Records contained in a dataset

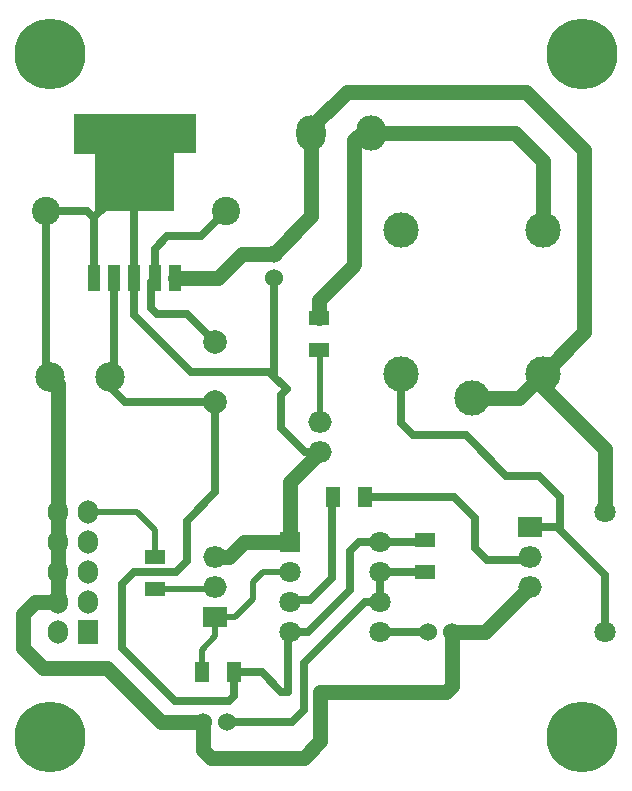
<source format=gbl>
%FSLAX44Y44*%
%MOMM*%
G71*
G01*
G75*
G04 Layer_Physical_Order=2*
G04 Layer_Color=13278208*
%ADD10R,1.7780X1.1430*%
%ADD11R,1.1430X1.7780*%
%ADD12R,1.0700X2.1600*%
%ADD13C,1.2700*%
%ADD14C,0.6350*%
%ADD15C,0.5080*%
%ADD16C,1.5240*%
%ADD17C,2.5000*%
%ADD18C,1.8000*%
%ADD19C,2.4000*%
%ADD20O,2.0000X1.8000*%
%ADD21C,2.0000*%
%ADD22R,1.7000X2.0000*%
%ADD23O,1.7000X2.0000*%
%ADD24R,2.0000X1.8000*%
%ADD25C,3.0000*%
%ADD26R,1.8000X1.8000*%
%ADD27O,2.5000X3.0000*%
%ADD28C,6.0000*%
G36*
X123190Y494030D02*
X104775D01*
Y445135D01*
X39370D01*
X38100Y446405D01*
Y493395D01*
X20320D01*
Y527050D01*
X123190D01*
Y494030D01*
D02*
G37*
D10*
X88900Y152400D02*
D03*
Y125222D02*
D03*
X317500Y139700D02*
D03*
Y166878D02*
D03*
X227330Y327660D02*
D03*
Y354838D02*
D03*
D11*
X128270Y54610D02*
D03*
X155448D02*
D03*
X266700Y203200D02*
D03*
X239522D02*
D03*
D12*
X105092Y387985D02*
D03*
X88092D02*
D03*
X71093D02*
D03*
X54092D02*
D03*
X37092D02*
D03*
D13*
X402590Y546100D02*
X452120Y496570D01*
X250825Y546100D02*
X402590D01*
X220980Y516255D02*
X250825Y546100D01*
X220980Y440690D02*
Y516255D01*
X257175Y400050D02*
Y504825D01*
X263525Y511175D01*
X393065D02*
X416870Y487370D01*
X263525Y511175D02*
X393065D01*
X105092Y387985D02*
X141605D01*
X162560Y408940D01*
X189230D01*
X220980Y440690D01*
X227330Y369570D02*
X256540Y398780D01*
X227330Y354838D02*
Y369570D01*
X416870Y296230D02*
Y307020D01*
X356870Y287020D02*
X396870D01*
X416870Y307020D01*
X452120Y342270D01*
Y496570D01*
X416870Y429020D02*
Y487370D01*
X469900Y190500D02*
Y243200D01*
X416870Y296230D02*
X469900Y243200D01*
X0Y304800D02*
X6350Y298450D01*
Y139700D02*
Y165100D01*
Y114300D02*
Y139700D01*
Y165100D02*
Y190500D01*
Y298450D01*
X139700Y152400D02*
X151130D01*
X163830Y165100D01*
X203200D01*
X-12700Y114300D02*
X6350D01*
X129540Y-11430D02*
Y12700D01*
Y-11430D02*
X135890Y-17780D01*
X214630D01*
X228600Y-3810D01*
Y38100D01*
X203200Y165100D02*
Y215900D01*
X228600Y241300D01*
X340360Y88900D02*
X368300D01*
X406400Y127000D01*
X340360Y43180D02*
Y88900D01*
X335280Y38100D02*
X340360Y43180D01*
X228600Y38100D02*
X335280D01*
X-22860Y104140D02*
X-12700Y114300D01*
X93980Y12700D02*
X129540D01*
X48260Y58420D02*
X93980Y12700D01*
X-22860Y74930D02*
Y104140D01*
Y74930D02*
X-6350Y58420D01*
X48260D01*
D14*
X187960Y306070D02*
X200025Y294005D01*
X185420Y308610D02*
X187960Y306070D01*
X189230Y307340D01*
Y388620D01*
X296870Y265740D02*
Y307020D01*
Y265740D02*
X307340Y255270D01*
X351790D01*
X71093Y387985D02*
Y455902D01*
X73660Y458470D01*
X37092Y439683D02*
X52070Y454660D01*
X88092Y387985D02*
Y413213D01*
X99060Y424180D01*
X127317D01*
X148272Y445135D01*
X-4128Y308927D02*
Y445135D01*
Y308927D02*
X0Y304800D01*
X54092Y308092D02*
Y387985D01*
X50800Y304800D02*
X54092Y308092D01*
X71093Y356898D02*
Y387985D01*
X37092D02*
Y439157D01*
X31115Y445135D02*
X37092Y439157D01*
X-4128Y445135D02*
X31115D01*
X37092Y439157D02*
Y439683D01*
X469900Y88900D02*
Y137160D01*
X431800Y175260D02*
X469900Y137160D01*
X431800Y175260D02*
Y203200D01*
X414020Y220980D02*
X431800Y203200D01*
X386080Y220980D02*
X414020D01*
X351790Y255270D02*
X386080Y220980D01*
X215900Y241300D02*
X228600D01*
X195580Y261620D02*
Y289560D01*
Y261620D02*
X215900Y241300D01*
X71093Y356898D02*
X119380Y308610D01*
X185420D01*
X195580Y289560D02*
X200025Y294005D01*
X115570Y358140D02*
X139700Y334010D01*
X90170Y358140D02*
X115570D01*
X85090Y363220D02*
X90170Y358140D01*
X85090Y363220D02*
Y384982D01*
X88092Y387985D01*
X63500Y283210D02*
X139700D01*
X50800Y295910D02*
X63500Y283210D01*
X50800Y295910D02*
Y304800D01*
X139700Y207010D02*
Y283210D01*
X115570Y182880D02*
X139700Y207010D01*
X115570Y148590D02*
Y182880D01*
X106680Y139700D02*
X115570Y148590D01*
X71120Y139700D02*
X106680D01*
X151130Y30480D02*
X155448Y34798D01*
Y54610D01*
X201422Y38100D02*
Y87122D01*
X203200Y88900D01*
X195580Y38100D02*
X201422D01*
X179070Y54610D02*
X195580Y38100D01*
X155448Y54610D02*
X179070D01*
X261620Y165100D02*
X279400D01*
X203200Y114300D02*
X204470Y115570D01*
X266700Y203200D02*
X341630D01*
X359410Y185420D01*
Y160020D02*
Y185420D01*
Y160020D02*
X369570Y149860D01*
X403860D01*
X406400Y152400D01*
X279400Y165100D02*
X315722D01*
X317500Y166878D01*
X279400Y139700D02*
X317500D01*
X279400Y88900D02*
X320040D01*
X406400Y177800D02*
X429260D01*
X431800Y175260D01*
X279400Y114300D02*
Y139700D01*
X149860Y12700D02*
X204470D01*
X214630Y22860D01*
X204470Y115570D02*
X219710D01*
X214630Y22860D02*
Y62230D01*
X266700Y114300D01*
X279400D01*
X203200Y88900D02*
X218440D01*
X219710Y115570D02*
X238760Y134620D01*
Y198120D01*
X218440Y88900D02*
X254000Y124460D01*
Y157480D01*
X261620Y165100D01*
X60960Y129540D02*
X71120Y139700D01*
X60960Y74930D02*
Y129540D01*
Y74930D02*
X105410Y30480D01*
X151130D01*
D15*
X227330Y327660D02*
X228600Y326390D01*
Y266700D02*
Y326390D01*
X31750Y190500D02*
X73660D01*
X88900Y175260D01*
Y152400D02*
Y175260D01*
Y125222D02*
X137922D01*
X139700Y127000D01*
Y85090D02*
Y101600D01*
X128270Y73660D02*
X139700Y85090D01*
X128270Y54610D02*
Y73660D01*
X139700Y101600D02*
X156210D01*
X171450Y116840D01*
Y130810D01*
X180340Y139700D01*
X203200D01*
D16*
X189230Y388620D02*
D03*
Y408940D02*
D03*
X320040Y88900D02*
D03*
X340360D02*
D03*
X149860Y12700D02*
D03*
X129540D02*
D03*
D17*
X50800Y304800D02*
D03*
X0D02*
D03*
D18*
X469900Y190500D02*
D03*
Y88900D02*
D03*
X279400D02*
D03*
Y114300D02*
D03*
Y139700D02*
D03*
Y165100D02*
D03*
X203200Y88900D02*
D03*
Y114300D02*
D03*
Y139700D02*
D03*
D19*
X148272Y445135D02*
D03*
X-4128D02*
D03*
D20*
X228600Y266700D02*
D03*
Y241300D02*
D03*
X139700Y152400D02*
D03*
Y127000D02*
D03*
X406400D02*
D03*
Y152400D02*
D03*
D21*
X139700Y283210D02*
D03*
Y334010D02*
D03*
D22*
X31750Y88900D02*
D03*
D23*
X6350D02*
D03*
X31750Y114300D02*
D03*
X6350D02*
D03*
X31750Y139700D02*
D03*
X6350D02*
D03*
X31750Y165100D02*
D03*
X6350D02*
D03*
X31750Y190500D02*
D03*
X6350D02*
D03*
D24*
X139700Y101600D02*
D03*
X406400Y177800D02*
D03*
D25*
X296870Y429020D02*
D03*
X416870D02*
D03*
X296870Y307020D02*
D03*
X416870D02*
D03*
X356870Y287020D02*
D03*
D26*
X203200Y165100D02*
D03*
D27*
X220980Y511175D02*
D03*
X271780D02*
D03*
D28*
X0Y0D02*
D03*
X450000D02*
D03*
X0Y577850D02*
D03*
X450000D02*
D03*
M02*

</source>
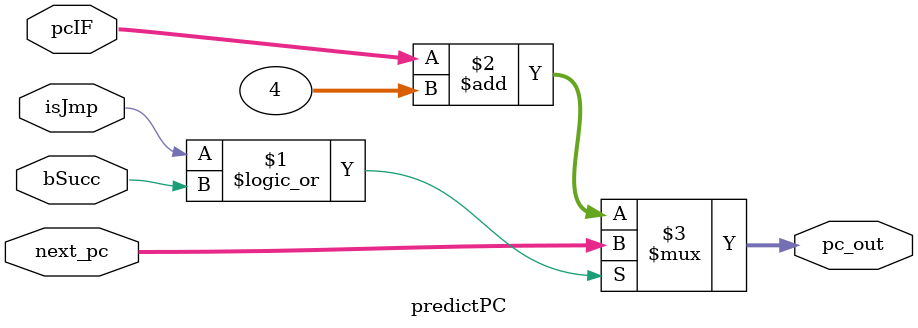
<source format=v>
`timescale 1ns/1ps

module predictPC ( pcIF, next_pc, isJmp, bSucc,
                   pc_out);
    input [31:0] pcIF, next_pc;
    input isJmp, bSucc;
    output [31:0] pc_out;

    assign pc_out = ( isJmp || bSucc ) ? next_pc : pcIF + 4;

endmodule
</source>
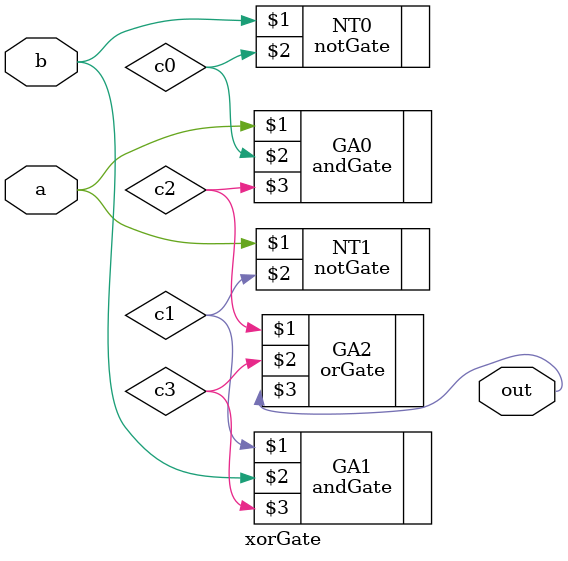
<source format=v>
module xorGate(
    input a,
    input b,
    output out
    );
	 
	 wire c0, c1, c2, c3;
    
	 notGate NT0 (b, c0);
	 notGate NT1 (a, c1);
	 
    andGate GA0 (a, c0, c2);
	 andGate GA1 (c1, b, c3);
	 orGate GA2 (c2, c3, out);

endmodule

</source>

[EXERCISE INSTRUCTIONS] All pictures are to be skipped; the lines from the first line of the records through the line containing "X189230D01*" are to be repeated exactly, both ends included.

[RESULT]
<source format=gbl>
%FSLAX44Y44*%
%MOMM*%
G71*
G01*
G75*
G04 Layer_Physical_Order=2*
G04 Layer_Color=13278208*
%ADD10R,1.7780X1.1430*%
%ADD11R,1.1430X1.7780*%
%ADD12R,1.0700X2.1600*%
%ADD13C,1.2700*%
%ADD14C,0.6350*%
%ADD15C,0.5080*%
%ADD16C,1.5240*%
%ADD17C,2.5000*%
%ADD18C,1.8000*%
%ADD19C,2.4000*%
%ADD20O,2.0000X1.8000*%
%ADD21C,2.0000*%
%ADD22R,1.7000X2.0000*%
%ADD23O,1.7000X2.0000*%
%ADD24R,2.0000X1.8000*%
%ADD25C,3.0000*%
%ADD26R,1.8000X1.8000*%
%ADD27O,2.5000X3.0000*%
%ADD28C,6.0000*%
G36*
X123190Y494030D02*
X104775D01*
Y445135D01*
X39370D01*
X38100Y446405D01*
Y493395D01*
X20320D01*
Y527050D01*
X123190D01*
Y494030D01*
D02*
G37*
D10*
X88900Y152400D02*
D03*
Y125222D02*
D03*
X317500Y139700D02*
D03*
Y166878D02*
D03*
X227330Y327660D02*
D03*
Y354838D02*
D03*
D11*
X128270Y54610D02*
D03*
X155448D02*
D03*
X266700Y203200D02*
D03*
X239522D02*
D03*
D12*
X105092Y387985D02*
D03*
X88092D02*
D03*
X71093D02*
D03*
X54092D02*
D03*
X37092D02*
D03*
D13*
X402590Y546100D02*
X452120Y496570D01*
X250825Y546100D02*
X402590D01*
X220980Y516255D02*
X250825Y546100D01*
X220980Y440690D02*
Y516255D01*
X257175Y400050D02*
Y504825D01*
X263525Y511175D01*
X393065D02*
X416870Y487370D01*
X263525Y511175D02*
X393065D01*
X105092Y387985D02*
X141605D01*
X162560Y408940D01*
X189230D01*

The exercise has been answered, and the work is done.